According to RES, Gagloyev’s decree cited ‘the inadmissibility of a unilateral decision of a referendum on issues affecting the legitimate rights and interests of the Russian Federation’.

The referendum was called by then–President Anatoly Bibilov on 13 May, just days after he was defeated by Gagloyev in the polls but before Gagloyev’s inauguration. It was due to be held on 17 July.

Senior Russian officials have distanced themselves from the proposals, with Kremlin spokesperson Dimitry Peskov insisting earlier in May that ‘no steps’ had been taken or were planned from the Russian side to admit South Ossetia into the Russian Federation. He also called the initiative ‘legally underdeveloped’.

Bibilov had made the referendum issue a central part of his election campaign, while Gagloyev had expressed scepticism about doing so without agreement from Moscow.

South Ossetian constitutional law guarantees citizens the right to call a referendum, and both the Central Election Commission and Supreme Court had upheld the validity of Bibilov’s proposal.

However, in the decree signed on Monday evening, Gagloyev argued that there was an ‘uncertainty of the legal consequences of the issue’ being put to the vote.

The decree announced that consultations would be held with Moscow on further integrating South Ossetia into Russia, noting that the president ‘fully [supported] the initiative of the citizens of the Republic of South Ossetia on further integration [of South Ossetia and Russia]’.

According to the decree, a delegation will be sent to Russia headed by Gagloyev and including the heads of the Central Elections Commission and Supreme Court, as well as the foreign minister and chair of parliament.

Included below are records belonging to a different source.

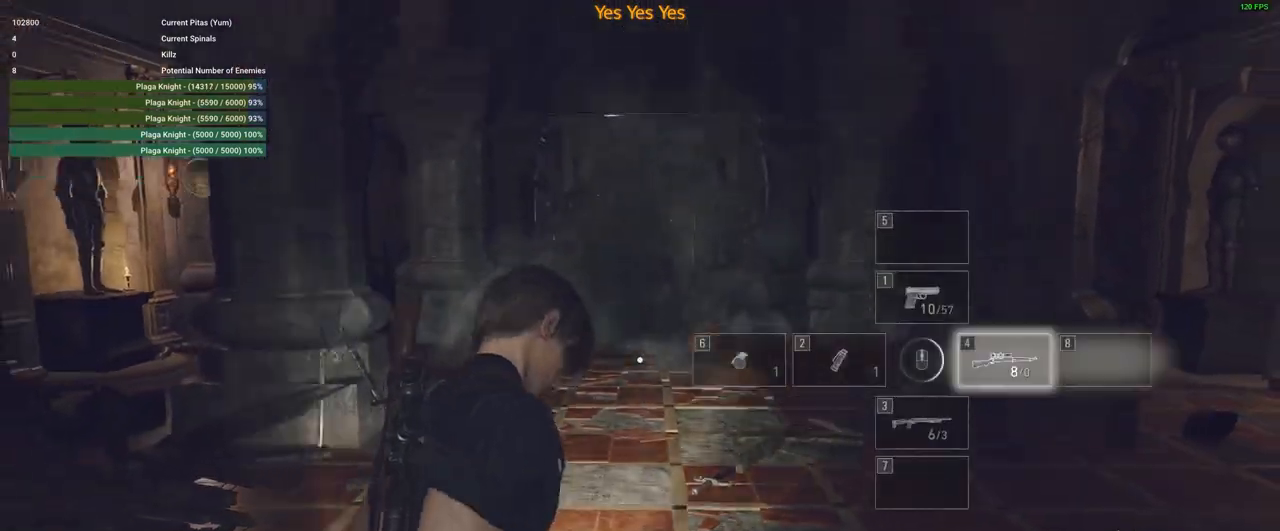
{"keys": [], "mouse": ["right"], "events": [[233, "mouse_right", "down"], [366, "s", "up"]]}
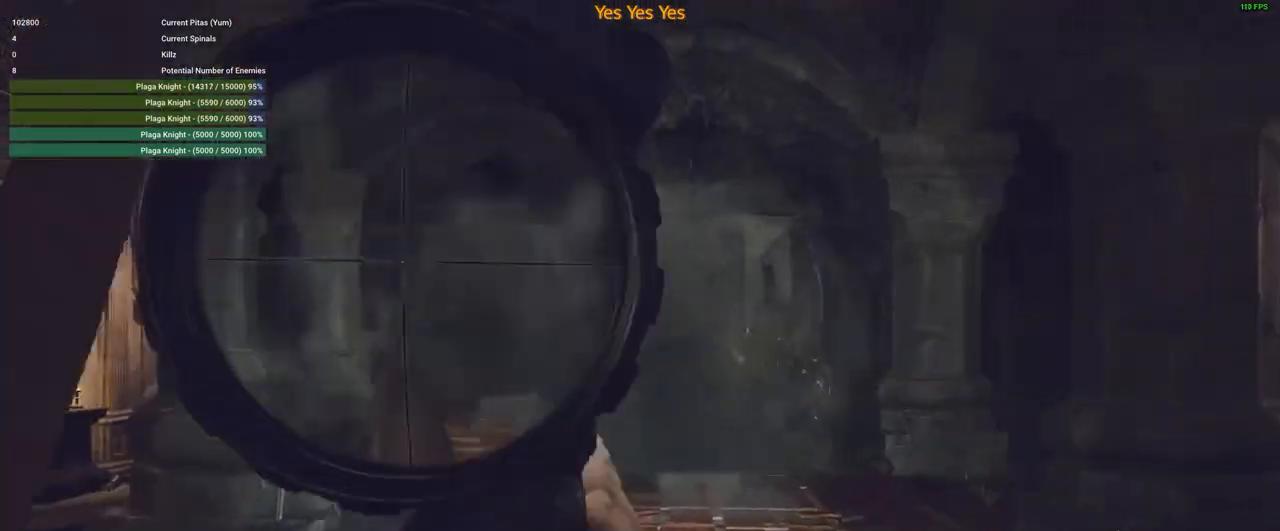
{"keys": [], "mouse": ["right"], "events": []}
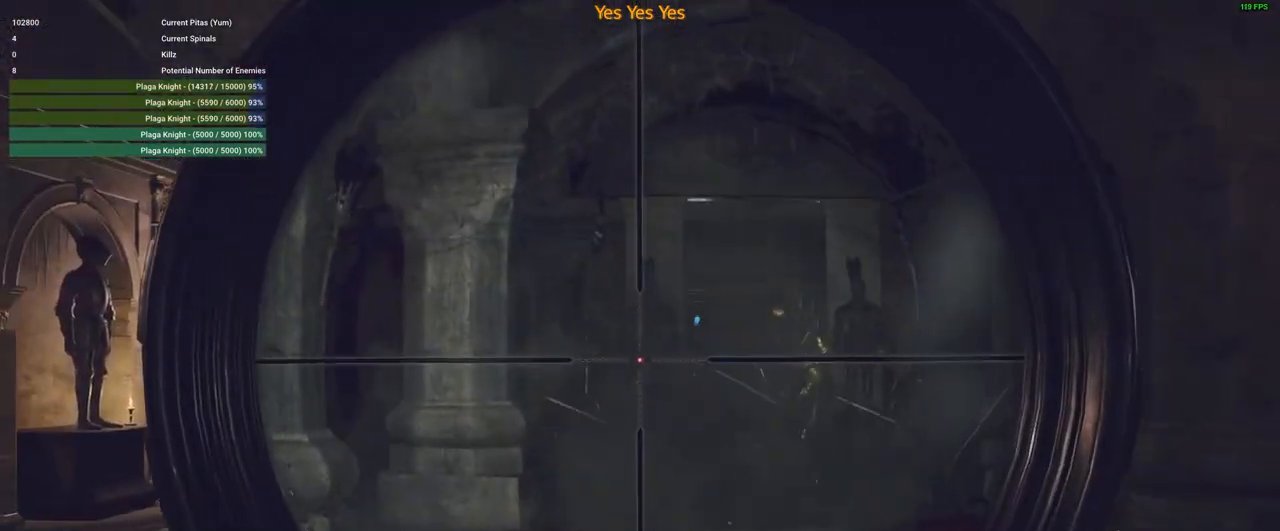
{"keys": [], "mouse": ["right"], "events": [[66, "mouse_wheel", "down"], [166, "mouse_wheel", "up"]]}
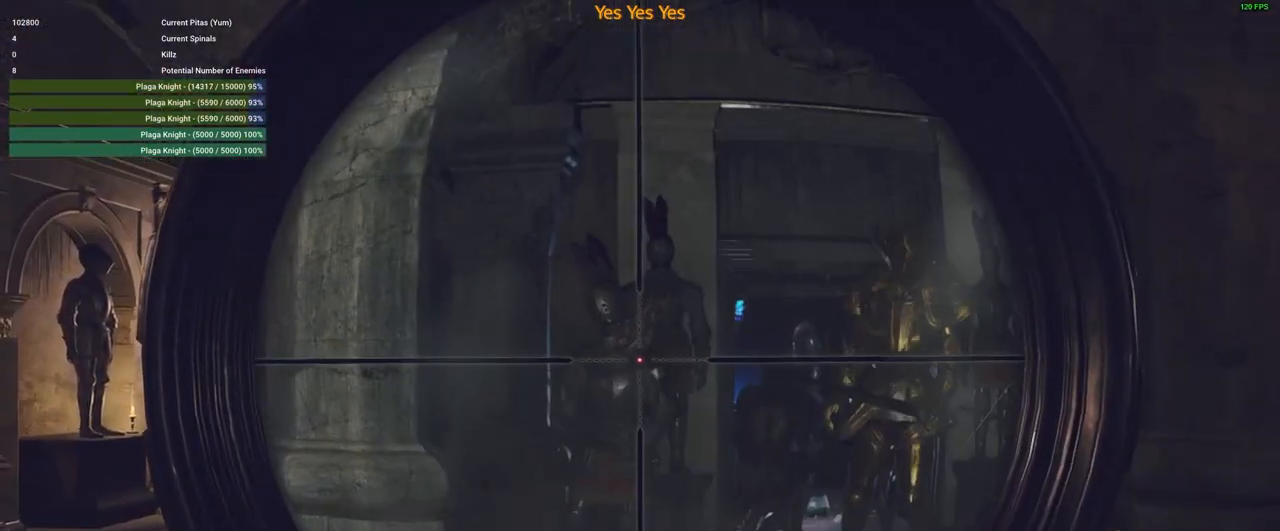
{"keys": [], "mouse": ["right"], "events": []}
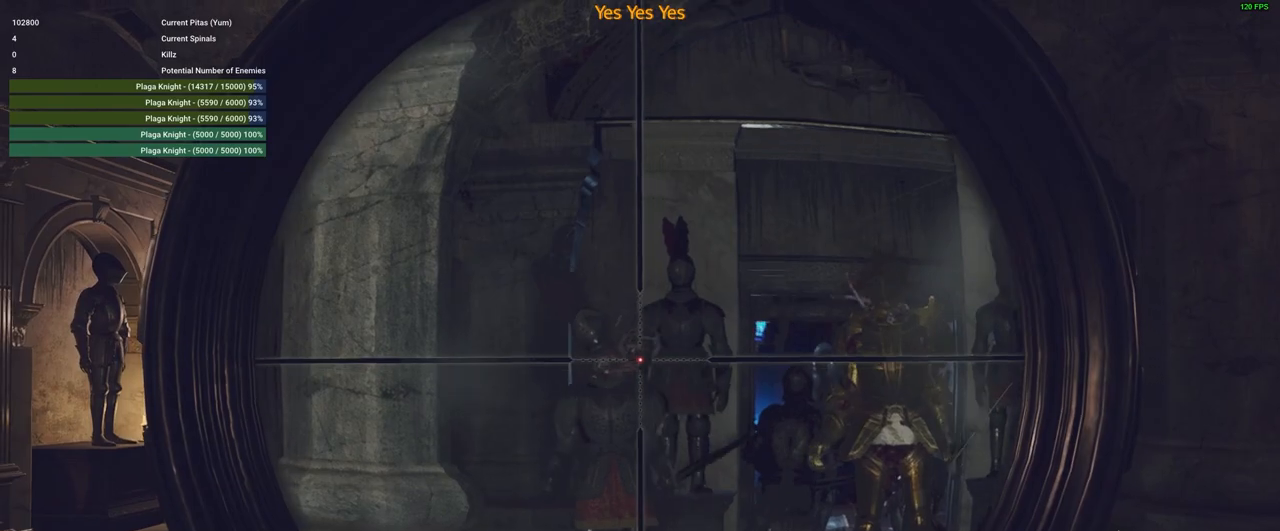
{"keys": [], "mouse": ["right"], "events": [[150, "mouse_left", "down"], [300, "mouse_left", "up"]]}
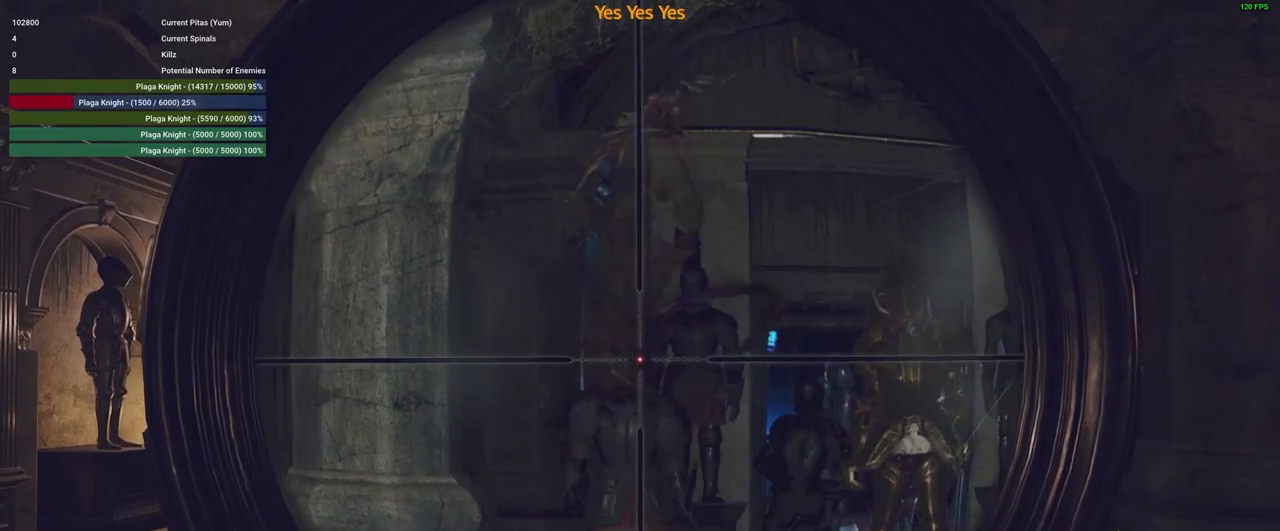
{"keys": [], "mouse": ["right"], "events": []}
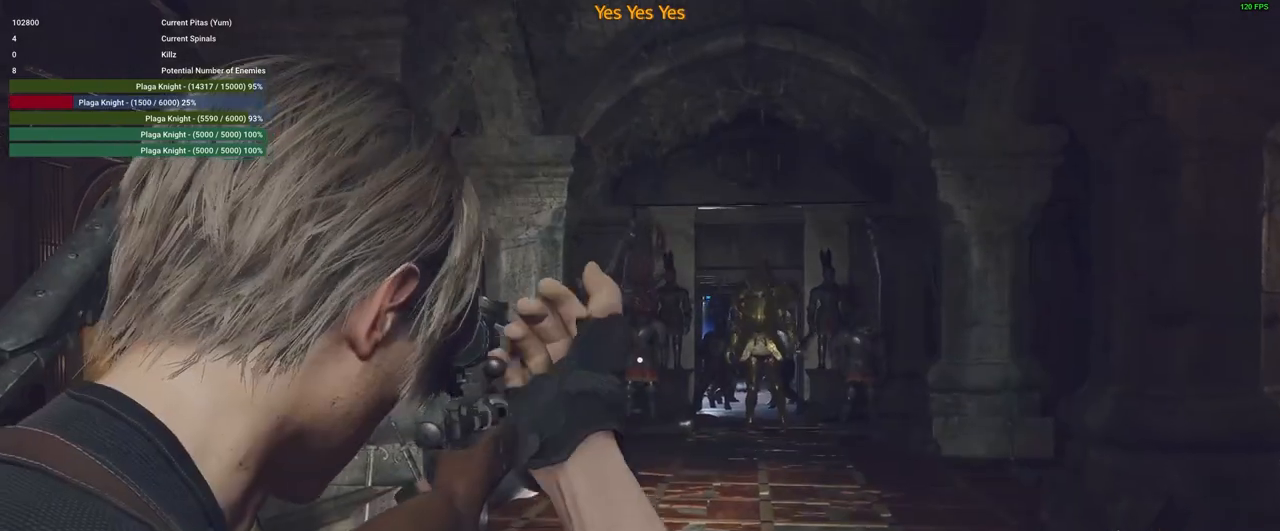
{"keys": ["s"], "mouse": ["right"], "events": [[33, "s", "down"]]}
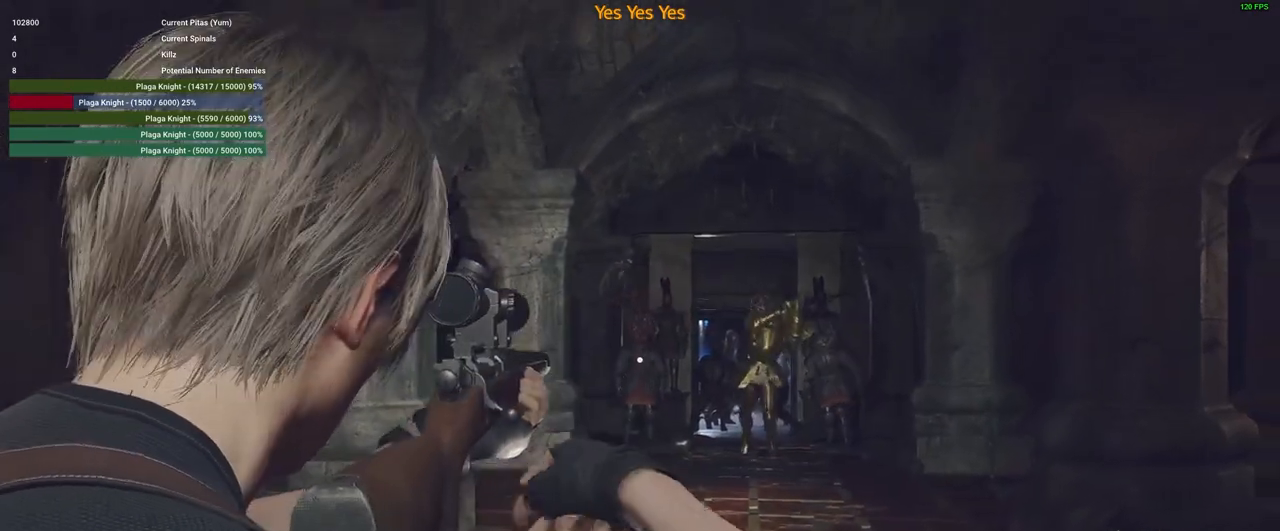
{"keys": [], "mouse": ["right"], "events": [[100, "s", "up"]]}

South Ossetia is recognised by all but five UN Member States as being part of Georgia, which has vehemently insisted that any referendum would be illegal.

 For ease of reading, we choose not to use qualifiers such as ‘de facto’, ‘unrecognised’, or ‘partially recognised’ when discussing institutions or political positions within Abkhazia, Nagorno-Karabakh, and South Ossetia. This does not imply a position on their status.